Roethlisberger's ceiling without Brown is probably 4,000 yards and 22 touchdowns, which is low for an injury-prone quarterback. That is why you should pass on Big Ben in the 12th round and bet on Lock’s upside two or three rounds later in all formats.

 

RB: Out with Aaron Jones, in with Clyde Edwards-Helaire

The Chiefs made Clyde Edwards-Helaire the first running back off the board in this year’s draft, and it is clear why. Aside from top-end speed, Edwards-Helaire is better than Damien Williams at almost everything. He is more durable, he gets more yards after contact, he breaks more tackles (71 to Williams’ 22 last year), and he is more consistent (Williams averaged 3.12 yards per carry on 108 of his 111 carries, while the rookie averaged 5+ yards per carry in 15 of his final 28 college games).

Since Edwards-Helaire seemingly has an edge on Williams, who was benched for an aging LeSean McCoy at times last year, it seems likely the rookie will take over the 18+ touches per game that Reid has given to his lead back in 16 of his 21 seasons as a head coach. In this offense, 18 touches per game could see Edwards-Helaire coming close to the 7 catches and 140 all-purpose yards per game that Brian Westbrook averaged as Reid’s lead back in Philly.

Unfortunately, the Packers have not been infected by Andy Reid’s lead back mindset. Instead, Green Bay is going the other way by creating a three-headed toilet monster.

Last season Aaron Jones ranked 12th among NFL running backs in red-zone touches and 9th in red-zone usage rate. That means Jones had to convert a whopping 42% of his red-zone touches into touchdowns (for reference, Christian McCaffery converted 18.6%) to become a top-10 fantasy back last year. That conversion rate was unsustainable even before the Packers used a 2nd round pick on A.J. Dillon, who should cut into Jones’ goal-line work more than Jamaal Williams ever did thanks to his powerful running style.

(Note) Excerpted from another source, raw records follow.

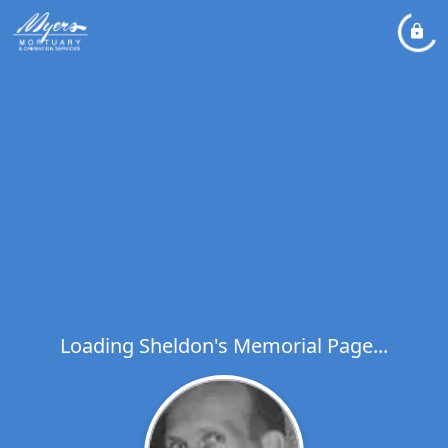
Loading Sheldon's Memorial Page...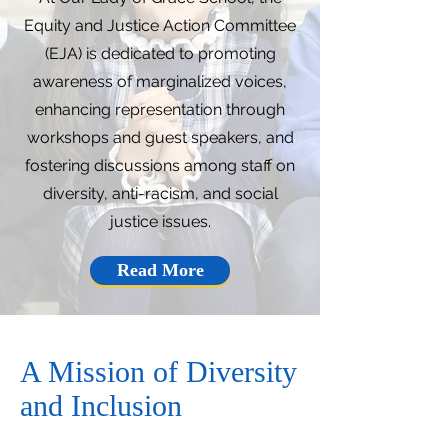
Equity and Justice Action Committee
(EJA) is dedicated to promoting
awareness of marginalized voices,
enhancing representation through
workshops and guest speakers, and
fostering discussions among staff on
diversity, anti-racism, and social
justice issues.
Read More
A Mission of Diversity
and Inclusion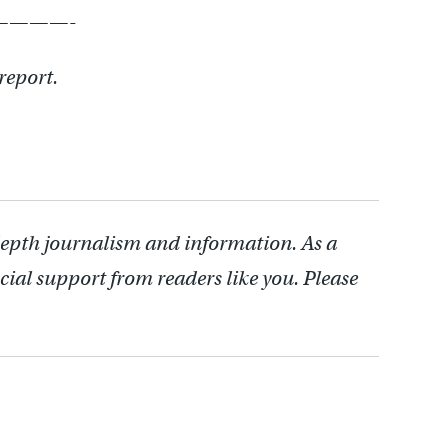
———-
 report.
depth journalism and information. As a
cial support from readers like you. Please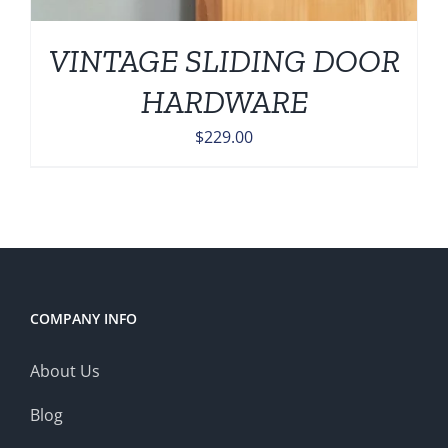
VINTAGE SLIDING DOOR
HARDWARE
$
229.00
COMPANY INFO
About Us
Blog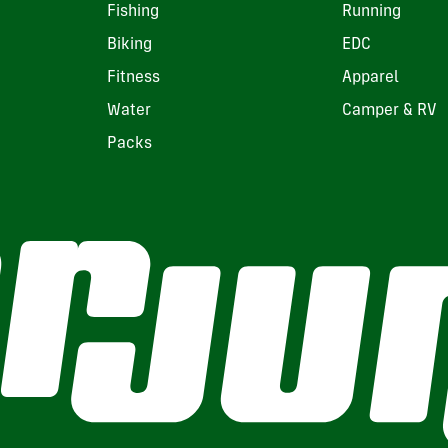
Fishing
Running
Biking
EDC
Fitness
Apparel
Water
Camper & RV
Packs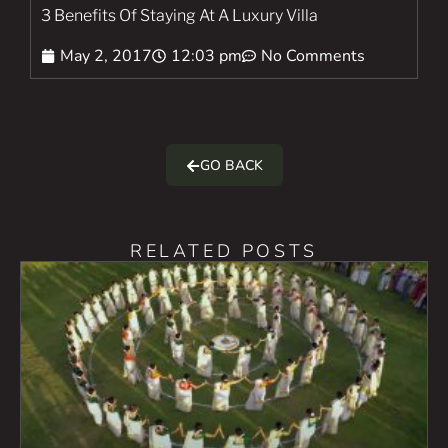
3 Benefits Of Staying At A Luxury Villa
May 2, 2017
12:03 pm
No Comments
GO BACK
RELATED POSTS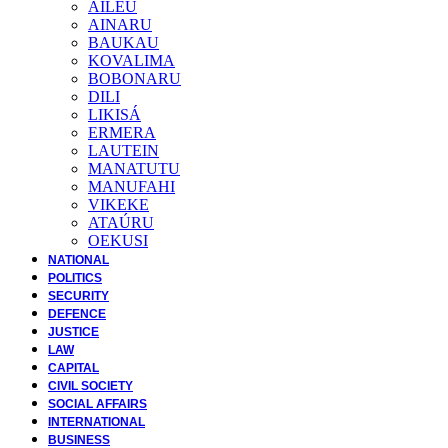
AILEU
AINARU
BAUKAU
KOVALIMA
BOBONARU
DILI
LIKISÁ
ERMERA
LAUTEIN
MANATUTU
MANUFAHI
VIKEKE
ATAÚRU
OEKUSI
NATIONAL
POLITICS
SECURITY
DEFENCE
JUSTICE
LAW
CAPITAL
CIVIL SOCIETY
SOCIAL AFFAIRS
INTERNATIONAL
BUSINESS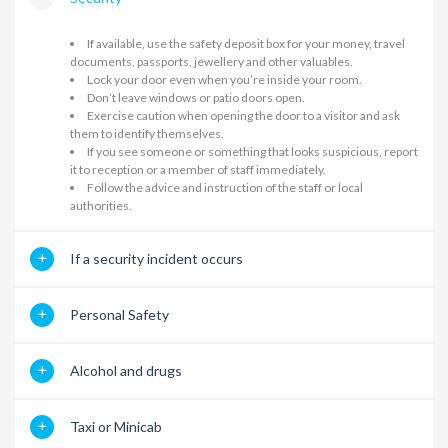
If available, use the safety deposit box for your money, travel
documents, passports, jewellery and other valuables.
Lock your door even when you’re inside your room.
Don’t leave windows or patio doors open.
Exercise caution when opening the door to a visitor and ask
them to identify themselves.
If you see someone or something that looks suspicious, report
it to reception or a member of staff immediately.
Follow the advice and instruction of the staff or local
authorities.
If a security incident occurs
Personal Safety
Alcohol and drugs
Taxi or Minicab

With Jones’ red-zone efficiency bound to regress from its insanely high levels in 2019, he was already looking at touchdown and fantasy regression in 2020. Now that a touchdown vulture like Dillon is in town, Jones' regression should be even more pronounced. That is why you should be comfortable taking Edwards-Helaire ahead of Jones in all fantasy formats.

 

WR: Out with Jamison Crowder, in with Henry Ruggs III*

A vast majority of Jamison Crowder’s routes come in the short to intermediate areas of the field, which is where Sam Darnold gets more than 76% of his completions. That’s why Darnold targeted Crowder on 24% (8.3 targets per game) of his 2019 throws and 31.5% of his touchdowns. This sort of target share makes Crowder a very safe bye week fill-in for fantasy owners, especially in PPR settings.

While Crowder has a reliable fantasy floor, Henry Ruggs looks to be a boom or bust fantasy asset in 2020 thanks to his quarterback.

In 2019, Derek Carr threw 48 passes of 20+ yards (aka deep balls) in 16 games. For context, Patrick Mahomes threw 73 deep balls while playing in only 14.5 games last year. Carr’s conservative play in 2019 wasn’t an anomaly, either. Carr hasn’t attempted 70 deep balls since his rookie year. This reluctance to throw deep, along with the fact Carr has never averaged more than 7.4 yards per throw under pressure, should significantly limit the weekly floor of a rookie deep threat like Ruggs.

After balancing Ruggs’ promising long term outlook with what should be a low weekly floor in 2020, Crowder’s stability makes him preferable in re-draft leagues while Ruggs’ ceiling is the choice in dynasty formats.